= TASK =
Set down all of the data that follows word for word, without the images.

= GIVEN DATA =

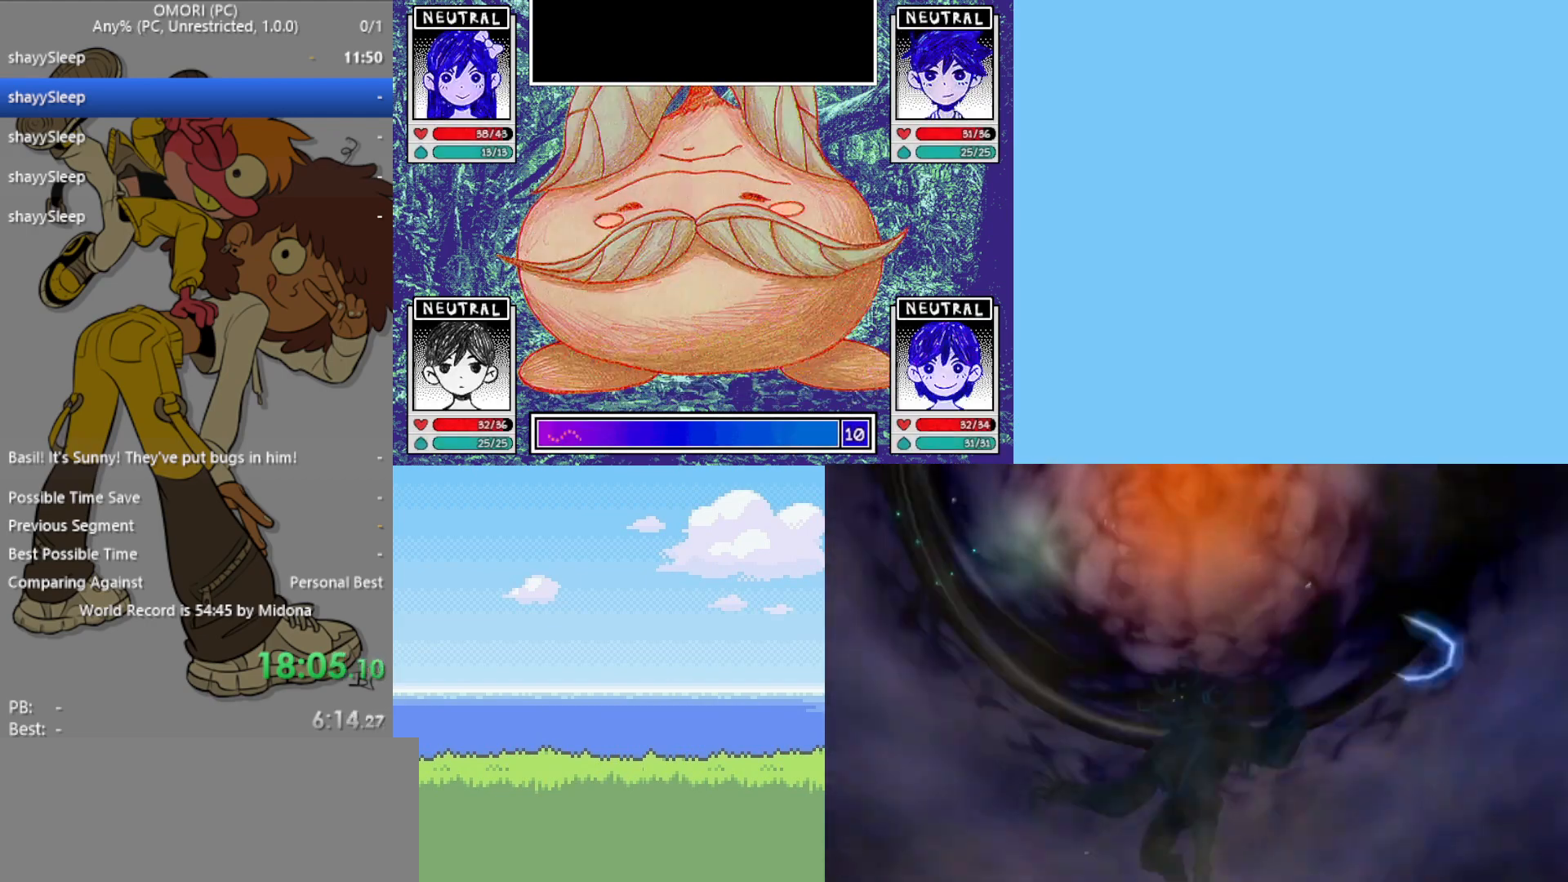
{"keys": [], "events": [[33, "z", "down"], [83, "z", "up"], [117, "z", "down"], [167, "z", "up"], [217, "z", "down"], [250, "z", "up"], [317, "z", "down"], [350, "z", "up"], [400, "z", "down"], [450, "z", "up"]]}
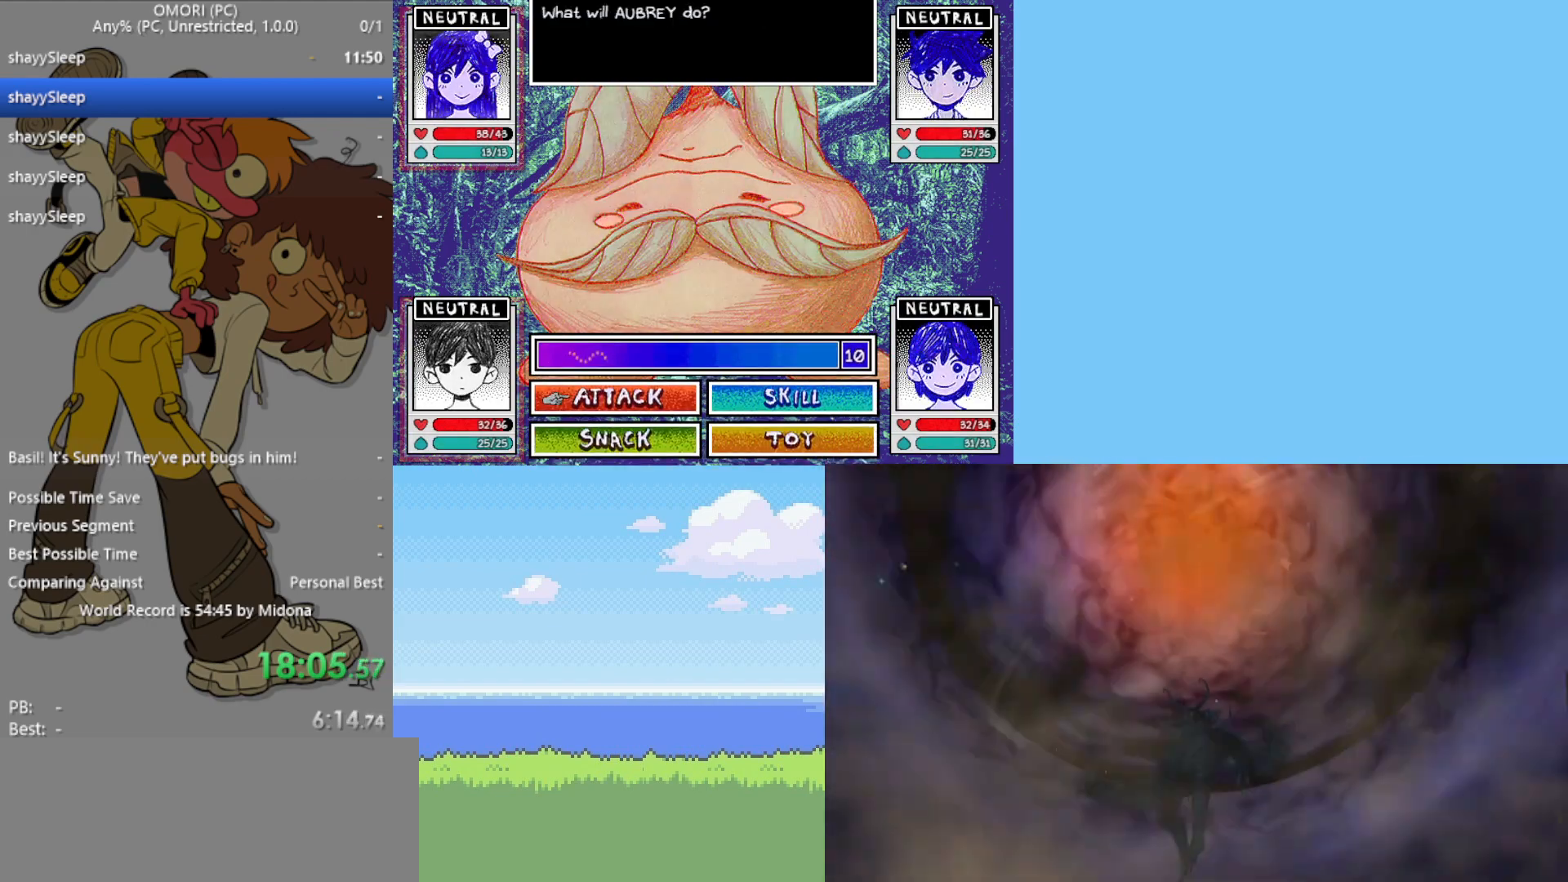
{"keys": [], "events": [[33, "z", "down"], [67, "z", "up"], [117, "z", "down"], [167, "z", "up"], [200, "z", "down"], [300, "z", "up"], [333, "z", "down"], [383, "z", "up"], [433, "z", "down"], [483, "z", "up"]]}
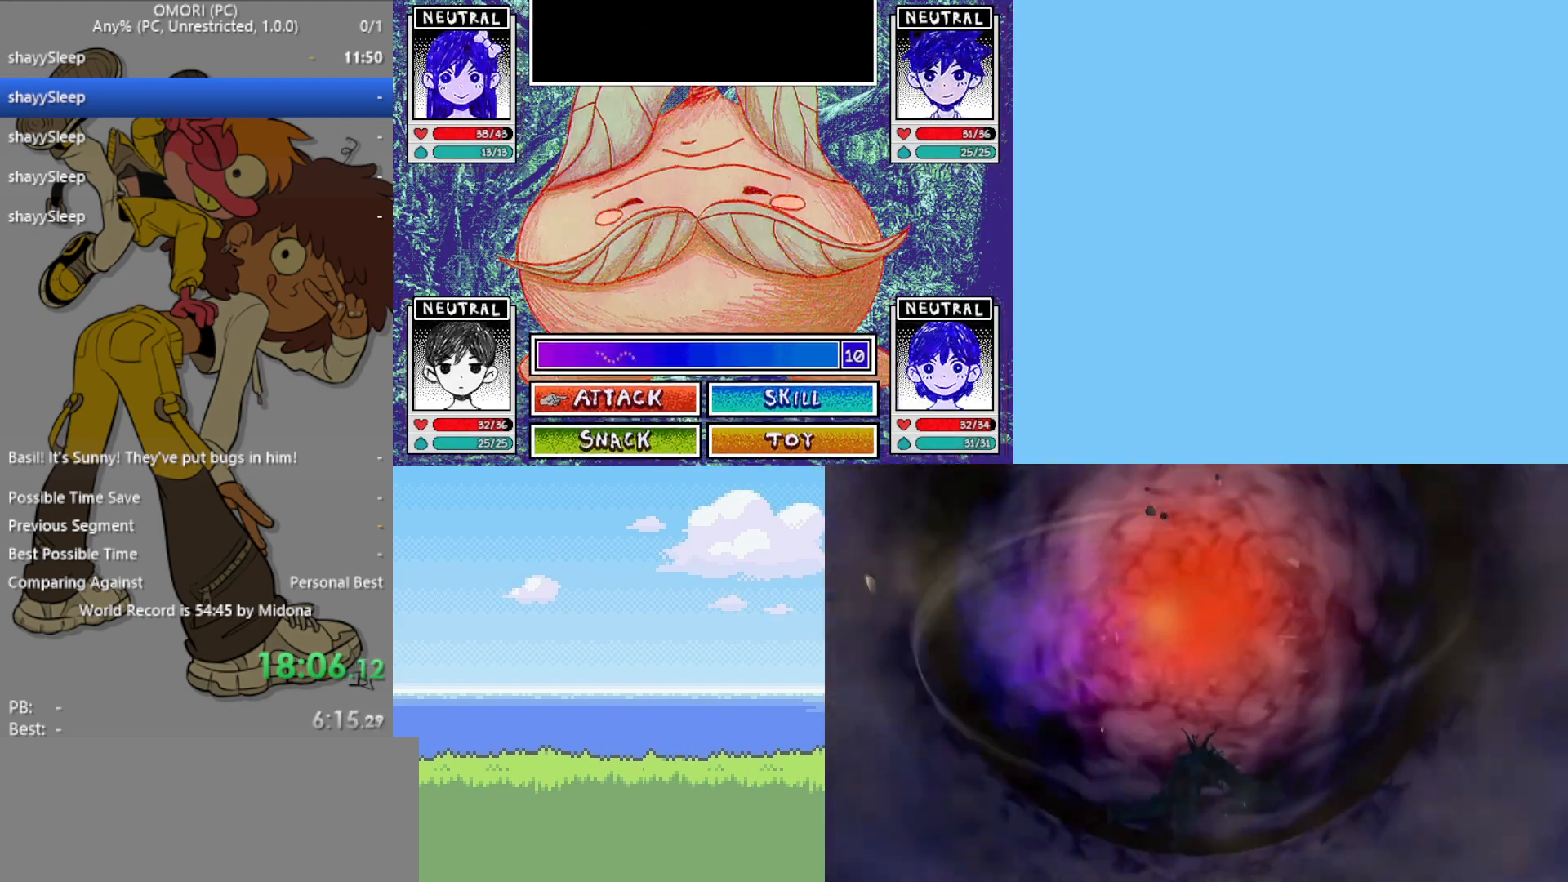
{"keys": ["down"], "events": [[33, "z", "down"], [67, "z", "up"], [117, "z", "down"], [167, "z", "up"], [200, "z", "down"], [250, "z", "up"], [300, "z", "down"], [350, "down", "down"], [433, "z", "up"]]}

= PROBLEM SOLUTION =
{"keys": [], "events": [[33, "z", "down"], [83, "z", "up"], [117, "z", "down"], [167, "z", "up"], [217, "z", "down"], [250, "z", "up"], [317, "z", "down"], [350, "z", "up"], [400, "z", "down"], [450, "z", "up"]]}
{"keys": [], "events": [[33, "z", "down"], [67, "z", "up"], [117, "z", "down"], [167, "z", "up"], [200, "z", "down"], [300, "z", "up"], [333, "z", "down"], [383, "z", "up"], [433, "z", "down"], [483, "z", "up"]]}
{"keys": ["down"], "events": [[33, "z", "down"], [67, "z", "up"], [117, "z", "down"], [167, "z", "up"], [200, "z", "down"], [250, "z", "up"], [300, "z", "down"], [350, "down", "down"], [433, "z", "up"]]}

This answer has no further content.